TEXT EXTRACT →
Really Daft Question

Anyone flown a 'Rotary' engined aircraft ?
No didn't think so.
I have 'Known' the following for donkeys years but never really thought about it.
A Cab with a Rotary engine, put an input into the controls and the cab goes at 90 degrees to the input.
ie In Yaw move control column to left and nose drops and down you go.
Move to right and climb away.
What my question really is ?
Is where the controls offset to allow 'Normal' operation of the controls or did the aviators really have to learn to Push right to climb, pull to the left to dive ?
Explains the high casualty rate in any case.
Jon, you need to define rotary. If you mean a radial rotary then your statement is true although alot of the gyroscopic precession is counteracted by the control linkages. What I do not know is how an enclosed rotary would perform as fitted to Mazda RX-8 or Norton F-1 and why it has never been taken up. There is certailnly a significant power/weight ratio saving with the latter.

WRITTEN REQUEST A → Please write out the part of the rotary engine thread starting with "Anyone flown a" and going on through "to the input.".
WRITTEN REQUEST B → Which two vehicles does the rotary engine thread name as fitted with an enclosed rotary?
WRITTEN REQUEST C → Extend the forum thread about rotary aircraft engines past its final sentence.

GIVEN MATERIAL →
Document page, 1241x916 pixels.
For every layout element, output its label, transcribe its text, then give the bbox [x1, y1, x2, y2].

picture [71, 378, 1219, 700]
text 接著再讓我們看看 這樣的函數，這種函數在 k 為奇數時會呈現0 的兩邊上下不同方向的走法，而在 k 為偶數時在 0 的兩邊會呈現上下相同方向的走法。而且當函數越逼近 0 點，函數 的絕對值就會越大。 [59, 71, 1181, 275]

RESULT A →
Anyone flown a 'Rotary' engined aircraft ?
No didn't think so.
I have 'Known' the following for donkeys years but never really thought about it.
A Cab with a Rotary engine, put an input into the controls and the cab goes at 90 degrees to the input.

RESULT B → The Mazda RX-8 and the Norton F-1.

RESULT C →
I have flown neither.


I always thought it was winged as opposed to enginged, rotary wing ie whirly bird as opposed to fixed wing ie beaver. Fixed engine may not actually go anywhere?


Radial rather than rotary unless we are talking wankels?
OK, I think we need to clarify or I need educating.

1. Radial engine. Series of cylinders, normally 5 or more that are fixed to the fuselage creating a star shape with the spark plugs on the outside of the circle, the small end fixed to an offset crankshaft and then into a gearbox.

2. Radial rotary engine as above but the whole engine rotates about a fixed crankshaft and therefore the prop speed is directly related to the engine rotation speed.

3. Wankel rotary engine. Completely different design moving away from the traditional reciprocating piston concept. This is best explained as an equilateral triangle inside a circle, the void between the outside face of the triangle and the inside face of the circle create the combustion chamber. The triangle rotates and each void as it rotates becomes the intake, compression, power, exhaust phase of the four strokes. Main advantage is a standard engine produces a power stroke every two turns of the crank, a Wankel produces a power stroke every turn of the crank. I commend the wiki animation halfway down the page,

Jon is referring to a radial rotary.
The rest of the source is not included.